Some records
────────

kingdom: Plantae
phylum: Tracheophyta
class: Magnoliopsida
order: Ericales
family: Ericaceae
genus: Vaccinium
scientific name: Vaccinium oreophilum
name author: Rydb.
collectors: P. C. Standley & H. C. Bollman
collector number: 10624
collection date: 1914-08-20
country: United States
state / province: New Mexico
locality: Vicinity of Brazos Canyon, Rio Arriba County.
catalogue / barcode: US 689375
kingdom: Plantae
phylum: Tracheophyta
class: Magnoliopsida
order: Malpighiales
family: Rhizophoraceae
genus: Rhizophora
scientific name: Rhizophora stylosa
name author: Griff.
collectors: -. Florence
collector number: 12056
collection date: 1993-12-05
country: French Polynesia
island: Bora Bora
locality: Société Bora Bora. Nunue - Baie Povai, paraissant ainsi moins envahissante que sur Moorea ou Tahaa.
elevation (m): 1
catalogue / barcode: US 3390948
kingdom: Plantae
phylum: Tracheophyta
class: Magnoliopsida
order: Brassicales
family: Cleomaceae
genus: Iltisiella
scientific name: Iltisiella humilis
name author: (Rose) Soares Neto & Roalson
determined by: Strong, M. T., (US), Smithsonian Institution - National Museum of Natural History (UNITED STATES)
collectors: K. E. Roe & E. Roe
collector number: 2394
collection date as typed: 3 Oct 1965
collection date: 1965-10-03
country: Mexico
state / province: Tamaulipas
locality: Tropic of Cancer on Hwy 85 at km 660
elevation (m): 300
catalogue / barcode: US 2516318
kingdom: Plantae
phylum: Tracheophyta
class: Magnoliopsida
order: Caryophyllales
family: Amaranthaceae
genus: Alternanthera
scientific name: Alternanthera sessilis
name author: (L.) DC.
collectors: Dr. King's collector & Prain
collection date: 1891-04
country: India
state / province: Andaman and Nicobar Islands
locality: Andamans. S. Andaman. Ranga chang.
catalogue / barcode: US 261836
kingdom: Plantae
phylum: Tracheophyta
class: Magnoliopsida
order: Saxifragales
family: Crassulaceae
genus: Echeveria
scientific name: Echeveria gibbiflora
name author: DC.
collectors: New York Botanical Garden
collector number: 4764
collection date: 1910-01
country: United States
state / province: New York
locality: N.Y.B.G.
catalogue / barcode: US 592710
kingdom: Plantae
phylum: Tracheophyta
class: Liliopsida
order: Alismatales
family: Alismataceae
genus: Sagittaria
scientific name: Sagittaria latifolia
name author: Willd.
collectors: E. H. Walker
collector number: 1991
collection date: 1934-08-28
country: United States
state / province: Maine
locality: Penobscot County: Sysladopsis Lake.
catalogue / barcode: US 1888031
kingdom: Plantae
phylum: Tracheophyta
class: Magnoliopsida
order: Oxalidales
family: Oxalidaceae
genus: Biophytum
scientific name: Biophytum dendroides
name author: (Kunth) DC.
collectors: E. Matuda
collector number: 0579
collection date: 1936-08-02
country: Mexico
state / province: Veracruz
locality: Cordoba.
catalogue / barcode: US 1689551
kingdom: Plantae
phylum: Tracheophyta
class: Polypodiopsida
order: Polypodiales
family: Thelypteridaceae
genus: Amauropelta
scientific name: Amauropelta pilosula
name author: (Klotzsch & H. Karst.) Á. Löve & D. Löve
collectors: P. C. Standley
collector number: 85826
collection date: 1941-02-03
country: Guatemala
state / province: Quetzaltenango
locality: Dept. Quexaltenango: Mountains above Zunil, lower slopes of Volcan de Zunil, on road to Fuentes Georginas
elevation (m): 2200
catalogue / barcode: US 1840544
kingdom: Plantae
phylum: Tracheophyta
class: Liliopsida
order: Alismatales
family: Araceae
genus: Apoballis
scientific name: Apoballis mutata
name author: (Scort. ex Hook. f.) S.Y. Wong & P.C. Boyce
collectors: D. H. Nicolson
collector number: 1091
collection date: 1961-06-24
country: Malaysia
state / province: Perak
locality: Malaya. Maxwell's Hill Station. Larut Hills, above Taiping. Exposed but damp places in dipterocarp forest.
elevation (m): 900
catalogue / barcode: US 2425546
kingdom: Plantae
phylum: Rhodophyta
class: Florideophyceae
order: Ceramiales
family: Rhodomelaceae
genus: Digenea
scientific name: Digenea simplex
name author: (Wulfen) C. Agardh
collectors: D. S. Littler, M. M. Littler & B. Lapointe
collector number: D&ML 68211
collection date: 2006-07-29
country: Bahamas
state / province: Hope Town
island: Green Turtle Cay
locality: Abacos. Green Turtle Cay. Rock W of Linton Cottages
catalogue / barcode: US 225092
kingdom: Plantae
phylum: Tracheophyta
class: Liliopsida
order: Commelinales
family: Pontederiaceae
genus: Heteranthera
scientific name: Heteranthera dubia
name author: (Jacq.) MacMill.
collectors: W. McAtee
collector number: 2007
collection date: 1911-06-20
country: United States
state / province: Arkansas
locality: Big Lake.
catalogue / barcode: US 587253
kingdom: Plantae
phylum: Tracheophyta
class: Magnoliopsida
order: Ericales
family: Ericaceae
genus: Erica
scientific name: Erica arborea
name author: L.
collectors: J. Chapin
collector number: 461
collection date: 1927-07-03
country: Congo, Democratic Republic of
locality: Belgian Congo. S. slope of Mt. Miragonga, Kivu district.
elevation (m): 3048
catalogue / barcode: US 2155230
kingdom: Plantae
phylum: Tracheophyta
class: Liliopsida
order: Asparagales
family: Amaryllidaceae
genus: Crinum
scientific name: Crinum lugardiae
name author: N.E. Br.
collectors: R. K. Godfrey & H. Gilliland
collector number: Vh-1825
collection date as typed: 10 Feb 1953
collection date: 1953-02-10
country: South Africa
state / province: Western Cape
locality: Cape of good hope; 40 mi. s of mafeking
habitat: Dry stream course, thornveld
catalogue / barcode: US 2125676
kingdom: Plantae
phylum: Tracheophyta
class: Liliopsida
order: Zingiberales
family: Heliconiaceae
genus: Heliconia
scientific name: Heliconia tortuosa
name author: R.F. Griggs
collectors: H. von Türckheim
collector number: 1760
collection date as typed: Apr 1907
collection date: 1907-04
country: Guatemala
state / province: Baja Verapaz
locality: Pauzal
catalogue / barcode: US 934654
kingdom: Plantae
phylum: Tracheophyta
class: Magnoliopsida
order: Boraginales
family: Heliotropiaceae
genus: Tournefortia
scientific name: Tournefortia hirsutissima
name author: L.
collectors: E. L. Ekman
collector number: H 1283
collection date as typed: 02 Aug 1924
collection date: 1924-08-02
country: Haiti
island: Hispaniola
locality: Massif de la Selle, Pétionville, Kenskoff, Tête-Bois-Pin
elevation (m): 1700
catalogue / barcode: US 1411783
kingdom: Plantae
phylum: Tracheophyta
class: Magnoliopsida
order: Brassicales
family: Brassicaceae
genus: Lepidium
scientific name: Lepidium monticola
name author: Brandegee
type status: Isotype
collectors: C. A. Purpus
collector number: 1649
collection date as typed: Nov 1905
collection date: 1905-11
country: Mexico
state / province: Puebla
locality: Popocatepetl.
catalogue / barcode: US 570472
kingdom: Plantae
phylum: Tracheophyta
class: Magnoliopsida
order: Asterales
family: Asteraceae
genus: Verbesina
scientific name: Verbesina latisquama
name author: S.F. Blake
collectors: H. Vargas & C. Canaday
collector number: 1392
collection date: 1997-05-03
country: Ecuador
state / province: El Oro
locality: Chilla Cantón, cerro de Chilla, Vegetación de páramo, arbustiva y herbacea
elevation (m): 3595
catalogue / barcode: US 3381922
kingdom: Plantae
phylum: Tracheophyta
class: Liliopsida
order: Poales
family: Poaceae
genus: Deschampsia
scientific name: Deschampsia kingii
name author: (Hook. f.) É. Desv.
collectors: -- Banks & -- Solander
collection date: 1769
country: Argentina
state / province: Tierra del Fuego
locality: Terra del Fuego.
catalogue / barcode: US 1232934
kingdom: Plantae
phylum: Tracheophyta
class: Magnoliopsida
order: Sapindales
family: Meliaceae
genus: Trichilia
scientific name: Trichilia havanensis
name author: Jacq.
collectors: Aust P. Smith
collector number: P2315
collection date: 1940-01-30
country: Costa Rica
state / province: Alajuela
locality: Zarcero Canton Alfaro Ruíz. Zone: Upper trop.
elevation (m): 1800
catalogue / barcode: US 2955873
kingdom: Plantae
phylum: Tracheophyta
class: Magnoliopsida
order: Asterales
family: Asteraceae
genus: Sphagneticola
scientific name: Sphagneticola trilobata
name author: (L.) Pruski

────────

Task goal:
Copy the material above word for word. Start at the line that contains "scientific name: Digenea simplex" and stop after the line that contains "collectors: W. McAtee".

Worked solution:
scientific name: Digenea simplex
name author: (Wulfen) C. Agardh
collectors: D. S. Littler, M. M. Littler & B. Lapointe
collector number: D&ML 68211
collection date: 2006-07-29
country: Bahamas
state / province: Hope Town
island: Green Turtle Cay
locality: Abacos. Green Turtle Cay. Rock W of Linton Cottages
catalogue / barcode: US 225092
kingdom: Plantae
phylum: Tracheophyta
class: Liliopsida
order: Commelinales
family: Pontederiaceae
genus: Heteranthera
scientific name: Heteranthera dubia
name author: (Jacq.) MacMill.
collectors: W. McAtee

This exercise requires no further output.